これだけの猫がいるのに、鳴き声一つない。
それを割ったのは、男の声だった。
カッカッカッと粋のいい笑い。
狐面の下からでも、良く響いた。

「ほぉう、ほぉーう。来客か。この夜に?」

ぺたり、と一度岩が強く叩かれた。
そのまま、男は両足でとっと岩を蹴る。
くるりと、その体が弧を描いた。
宙に器用に飛び上がる。
白狐。
一瞬、脳裏に見もしない残像が過ぎる。
次の瞬間、男は目の前にいた。
足音一つない。
其の顔が、紅い。
べったりと、血で濡れていた。

「何だ、娘?」

怪訝そうな目に気づいたのか、男は愉快そうに言った。

「―――――血」

思わず、呟くとああ、と言い、男は、狐面を気軽に引き上げた。
露になる無骨な顎の線。
べろりと、分厚い舌が自身の頬を舐めた。
紅が舐め取られて消える。
カコンと軽い音を起ててもう一度面は伏せられた。
暗い暗い穴から覗く目は金の色。
獣の色だ。

「これでどうだ、娘」

男が言った。

(―――――娘?)

そう言われた途端、体の感覚が舞い戻った。
何処か遠くにあった魂が急速に引き戻される。
全身に鈍い痛み。
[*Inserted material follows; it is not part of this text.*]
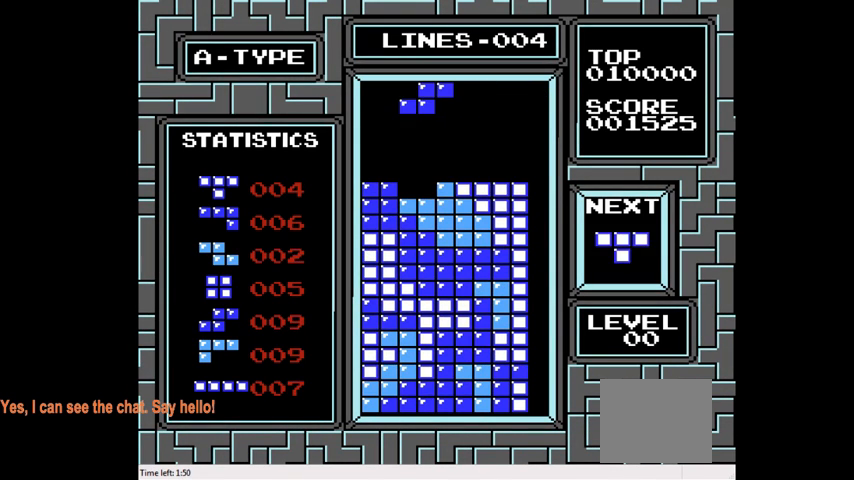
{"buttons": ["DPAD_LEFT"], "right_stick": "center", "events": [[33, "DPAD_DOWN", "down"], [300, "DPAD_DOWN", "up"], [400, "DPAD_LEFT", "down"]]}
肌蹴た着物。露になった肌。
自分の体を把握する。
全身に打撲の跡。
破けた着物から覗く、育ちかけの胸。
血の伝う、内股。
そう、これ以上ないほどにこの体は―――――。

(あ、れ?)

しかし、何かがおかしい。
けれど、男は気にしなかった。

「どうした、食われにでも来たのか?」

獣は、にやりと、笑う。
その背後で、無数の猫が一声鳴いた。
一声。
にゃあと。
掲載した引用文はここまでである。